Amy Miller Brennan is playing the part of the young McArt; Michael McKeever plays multiple roles, including Jan’s late brother, Don, and Dan Kelley portrays Richard Rodgers, among other characters. The cast also includes Angie Radosh and Shane R. Tanner. McArt will play her contemporary self. “It really is an all-star cast,” says Finstrom.

And how will McArt feel when the curtain opens and her life becomes an open book? “Actually I don’t know how I feel about it. Tony has written things as he sees it – the highs and lows. That’s what art and drama is. I didn’t put any restrictions on it and we let it all hang out.” She pauses and takes a breath: “I guess I’ll know more on Monday.”

Glamour Girl! The Jan McArt Story by Tony Finstrom will be presented at 7:30 p.m. Monday, Jan. 13in the Keith C. and Elaine Johnson Wold Performing Arts Center, Lynn University, 3601 N. Military Trail, Boca Raton.
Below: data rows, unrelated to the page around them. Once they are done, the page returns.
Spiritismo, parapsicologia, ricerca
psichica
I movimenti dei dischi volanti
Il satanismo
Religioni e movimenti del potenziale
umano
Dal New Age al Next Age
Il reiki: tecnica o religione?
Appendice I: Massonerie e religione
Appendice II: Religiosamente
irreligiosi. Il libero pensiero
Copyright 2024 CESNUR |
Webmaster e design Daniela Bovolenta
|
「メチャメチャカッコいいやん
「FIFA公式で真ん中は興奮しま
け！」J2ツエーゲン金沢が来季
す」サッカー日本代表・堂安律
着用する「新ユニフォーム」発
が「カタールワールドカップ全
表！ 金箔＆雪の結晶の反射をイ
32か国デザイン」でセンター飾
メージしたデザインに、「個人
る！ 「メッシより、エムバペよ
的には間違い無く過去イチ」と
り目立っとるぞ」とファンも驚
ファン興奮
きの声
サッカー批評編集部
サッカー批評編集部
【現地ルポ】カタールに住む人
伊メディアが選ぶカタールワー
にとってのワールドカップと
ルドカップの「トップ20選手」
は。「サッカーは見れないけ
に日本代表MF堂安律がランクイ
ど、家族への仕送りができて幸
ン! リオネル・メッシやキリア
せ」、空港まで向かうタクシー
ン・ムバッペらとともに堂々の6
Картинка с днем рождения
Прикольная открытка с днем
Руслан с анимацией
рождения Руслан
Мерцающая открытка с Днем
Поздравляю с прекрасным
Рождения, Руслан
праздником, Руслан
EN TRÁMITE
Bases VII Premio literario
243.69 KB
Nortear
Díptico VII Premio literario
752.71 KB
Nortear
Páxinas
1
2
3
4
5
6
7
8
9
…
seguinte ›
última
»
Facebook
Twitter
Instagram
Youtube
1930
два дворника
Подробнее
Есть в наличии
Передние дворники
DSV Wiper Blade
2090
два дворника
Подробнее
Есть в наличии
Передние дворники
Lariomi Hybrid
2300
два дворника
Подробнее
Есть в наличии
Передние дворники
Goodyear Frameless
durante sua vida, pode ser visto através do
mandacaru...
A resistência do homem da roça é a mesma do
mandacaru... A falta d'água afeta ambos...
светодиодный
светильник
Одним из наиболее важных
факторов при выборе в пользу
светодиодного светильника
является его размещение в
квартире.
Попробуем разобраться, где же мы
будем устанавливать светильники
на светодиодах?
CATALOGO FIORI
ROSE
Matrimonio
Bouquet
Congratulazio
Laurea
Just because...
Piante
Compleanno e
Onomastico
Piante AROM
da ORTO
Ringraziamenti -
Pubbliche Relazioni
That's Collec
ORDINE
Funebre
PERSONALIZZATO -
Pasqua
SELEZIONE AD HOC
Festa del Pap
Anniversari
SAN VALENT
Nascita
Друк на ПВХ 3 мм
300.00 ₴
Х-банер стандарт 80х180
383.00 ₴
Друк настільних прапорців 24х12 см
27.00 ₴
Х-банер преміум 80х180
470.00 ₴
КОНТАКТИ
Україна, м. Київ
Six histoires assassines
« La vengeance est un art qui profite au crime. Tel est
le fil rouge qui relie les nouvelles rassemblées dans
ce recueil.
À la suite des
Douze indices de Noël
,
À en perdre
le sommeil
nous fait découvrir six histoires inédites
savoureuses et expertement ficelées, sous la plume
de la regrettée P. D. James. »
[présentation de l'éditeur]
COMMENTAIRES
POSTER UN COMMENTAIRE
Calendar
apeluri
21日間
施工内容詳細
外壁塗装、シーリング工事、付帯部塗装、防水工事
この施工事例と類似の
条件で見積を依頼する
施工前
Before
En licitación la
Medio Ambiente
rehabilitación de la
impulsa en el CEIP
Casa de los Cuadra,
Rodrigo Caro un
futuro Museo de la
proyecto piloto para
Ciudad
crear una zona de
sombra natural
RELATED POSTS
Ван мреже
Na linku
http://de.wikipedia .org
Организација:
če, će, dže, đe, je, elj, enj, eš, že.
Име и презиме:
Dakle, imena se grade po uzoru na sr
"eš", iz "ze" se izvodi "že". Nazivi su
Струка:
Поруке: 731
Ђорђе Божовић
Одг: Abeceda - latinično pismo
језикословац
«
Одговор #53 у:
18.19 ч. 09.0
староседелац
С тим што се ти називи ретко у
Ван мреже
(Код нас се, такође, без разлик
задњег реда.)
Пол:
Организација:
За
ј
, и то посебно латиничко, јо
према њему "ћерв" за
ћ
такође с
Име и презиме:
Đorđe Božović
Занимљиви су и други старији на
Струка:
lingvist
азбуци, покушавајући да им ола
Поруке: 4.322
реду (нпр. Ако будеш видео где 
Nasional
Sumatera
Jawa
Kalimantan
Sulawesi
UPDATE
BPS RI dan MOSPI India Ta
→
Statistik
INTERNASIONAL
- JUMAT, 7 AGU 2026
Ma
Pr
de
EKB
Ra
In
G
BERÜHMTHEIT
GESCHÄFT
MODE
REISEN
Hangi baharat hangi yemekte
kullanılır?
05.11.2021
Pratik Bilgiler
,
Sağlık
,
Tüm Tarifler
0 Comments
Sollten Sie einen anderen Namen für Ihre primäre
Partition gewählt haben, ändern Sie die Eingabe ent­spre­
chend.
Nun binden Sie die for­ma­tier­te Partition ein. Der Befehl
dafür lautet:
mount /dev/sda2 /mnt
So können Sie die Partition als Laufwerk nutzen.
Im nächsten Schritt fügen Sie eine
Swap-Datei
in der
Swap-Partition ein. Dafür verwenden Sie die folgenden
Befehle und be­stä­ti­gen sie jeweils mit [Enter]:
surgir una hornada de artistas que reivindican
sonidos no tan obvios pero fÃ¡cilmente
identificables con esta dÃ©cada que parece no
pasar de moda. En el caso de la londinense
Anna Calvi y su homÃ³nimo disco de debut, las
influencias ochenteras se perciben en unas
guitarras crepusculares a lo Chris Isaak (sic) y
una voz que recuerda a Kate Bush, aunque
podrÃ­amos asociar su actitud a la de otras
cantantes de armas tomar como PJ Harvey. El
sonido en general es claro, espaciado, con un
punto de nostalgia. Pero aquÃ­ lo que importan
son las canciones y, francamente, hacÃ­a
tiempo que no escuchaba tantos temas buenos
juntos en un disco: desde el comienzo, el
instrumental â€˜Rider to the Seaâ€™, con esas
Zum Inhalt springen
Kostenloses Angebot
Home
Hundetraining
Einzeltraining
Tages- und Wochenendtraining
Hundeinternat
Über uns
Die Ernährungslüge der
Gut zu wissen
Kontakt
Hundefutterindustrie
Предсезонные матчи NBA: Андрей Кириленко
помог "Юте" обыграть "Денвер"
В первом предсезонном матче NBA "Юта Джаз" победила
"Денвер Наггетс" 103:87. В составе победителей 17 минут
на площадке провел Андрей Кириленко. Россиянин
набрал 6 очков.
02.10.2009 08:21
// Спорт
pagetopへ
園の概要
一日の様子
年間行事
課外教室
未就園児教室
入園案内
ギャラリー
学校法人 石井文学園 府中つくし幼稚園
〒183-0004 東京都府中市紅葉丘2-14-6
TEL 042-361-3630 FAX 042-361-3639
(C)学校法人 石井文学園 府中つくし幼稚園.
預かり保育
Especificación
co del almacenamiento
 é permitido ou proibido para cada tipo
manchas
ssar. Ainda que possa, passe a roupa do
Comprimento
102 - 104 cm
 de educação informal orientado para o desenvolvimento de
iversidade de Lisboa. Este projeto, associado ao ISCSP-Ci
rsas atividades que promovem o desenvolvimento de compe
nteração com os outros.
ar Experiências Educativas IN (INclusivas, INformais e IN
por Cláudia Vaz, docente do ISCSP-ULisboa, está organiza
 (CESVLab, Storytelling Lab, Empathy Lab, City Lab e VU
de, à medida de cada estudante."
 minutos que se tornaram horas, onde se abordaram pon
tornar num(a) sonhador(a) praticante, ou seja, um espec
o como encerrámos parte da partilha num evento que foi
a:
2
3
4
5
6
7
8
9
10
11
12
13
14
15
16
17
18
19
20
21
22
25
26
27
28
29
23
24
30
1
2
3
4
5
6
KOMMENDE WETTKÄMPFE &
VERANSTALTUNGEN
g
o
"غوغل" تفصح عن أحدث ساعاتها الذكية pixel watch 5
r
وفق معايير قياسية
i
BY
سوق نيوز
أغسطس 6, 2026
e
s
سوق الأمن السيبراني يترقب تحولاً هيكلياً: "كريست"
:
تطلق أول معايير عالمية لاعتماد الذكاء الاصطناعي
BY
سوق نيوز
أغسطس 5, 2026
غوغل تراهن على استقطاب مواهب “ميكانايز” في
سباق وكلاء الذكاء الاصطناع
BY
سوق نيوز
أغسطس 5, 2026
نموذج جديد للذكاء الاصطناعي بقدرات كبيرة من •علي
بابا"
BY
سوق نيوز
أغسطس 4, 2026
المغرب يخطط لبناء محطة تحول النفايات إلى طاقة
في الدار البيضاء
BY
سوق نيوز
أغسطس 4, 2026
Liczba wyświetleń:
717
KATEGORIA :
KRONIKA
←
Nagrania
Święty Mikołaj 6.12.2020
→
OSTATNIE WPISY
Tickets are $10. For reservations, call (561) 237-9000 or go to http://events.Lynn.edu.

 The Jan McArt New Play Reading Series continues at the Wold with Desperation, a new comedy by Marj O’Neill-Butler on Feb. 3; Shooting Star: The Musical, with music and lyrics by Mildred Kayden and book by Ed Bullins on March 10; and an as yet unnamed new play about parenthood by Christopher Demos-Brown on April 28.